RAY LOVES THE FACT that sometimes the seed of an idea will bounce around inside his head for years, and then for some inexplicable reason it will emerge into a viable project.

Here's the full story

RAY ONCE WON AN eBAY AUCTION for some 48 point Onyx metal type. It probably weighed 30 pounds and was held together with cellophane tape. It had no chance of staying together during shipping (see the photo to the left). Carefully removing the type sort by sort (a sort is an individual piece of metal type), Ray filled a galley, letter by letter in the order he removed them. The galley sat around the studio for several weeks until he finally decided to record the typographic melee with a broadside print entitled, How Type Writes Poetry.

Where raw materials come from

FLASH FORWARD TO 2015. After printing you have to clean all the ink from the press in preparation for the next run.
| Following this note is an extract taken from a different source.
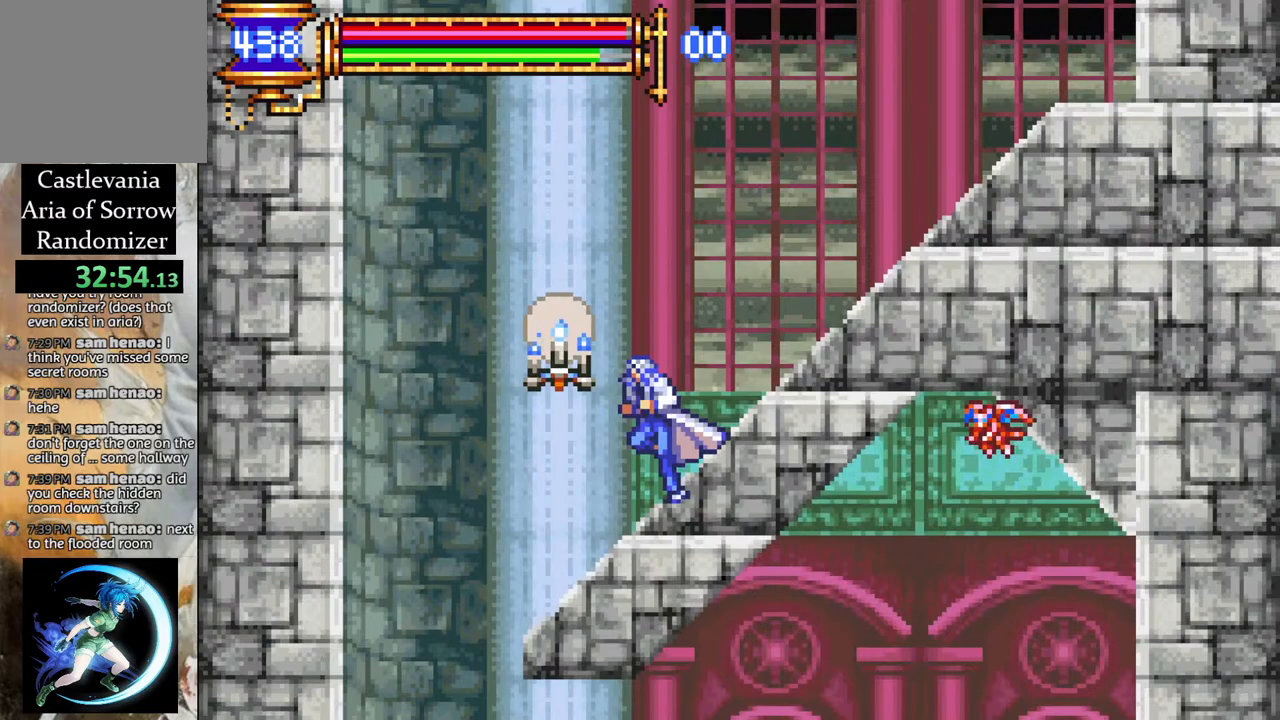
{"buttons": [], "left_stick": "center", "right_stick": "center", "events": [[417, "DPAD_LEFT", "up"]]}
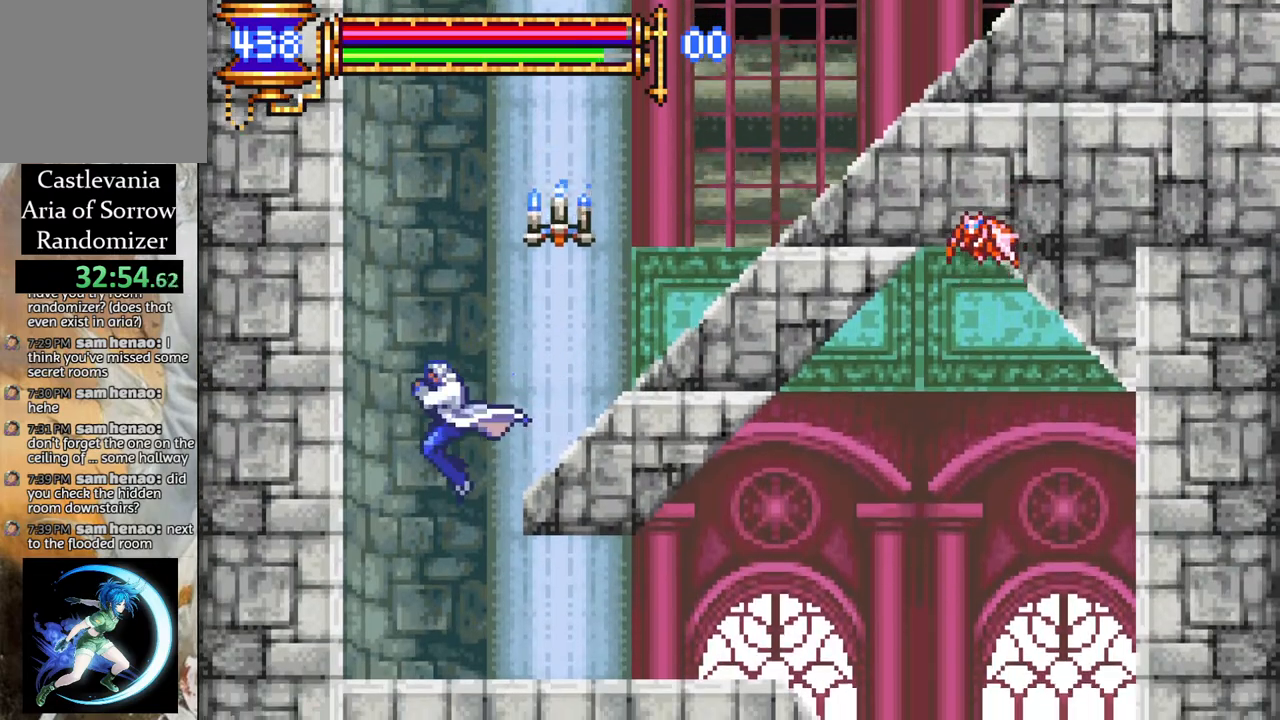
{"buttons": ["DPAD_RIGHT"], "left_stick": "center", "right_stick": "center", "events": [[83, "DPAD_RIGHT", "down"]]}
It helps to get most of that ink off the press efficiently and quickly, and every printer has their particular method.

Typically on our Vandercook Universal III, Ray woud squirt solvent onto the rollers and run a sheet of whatever paper was available through the inking rollers. Some of the resulting abstract images would grab his attention, looking like a landscape or a lake with hills reflecting on its surface. He started saving them. Sometimes he ran a sheet through a second time with a new color.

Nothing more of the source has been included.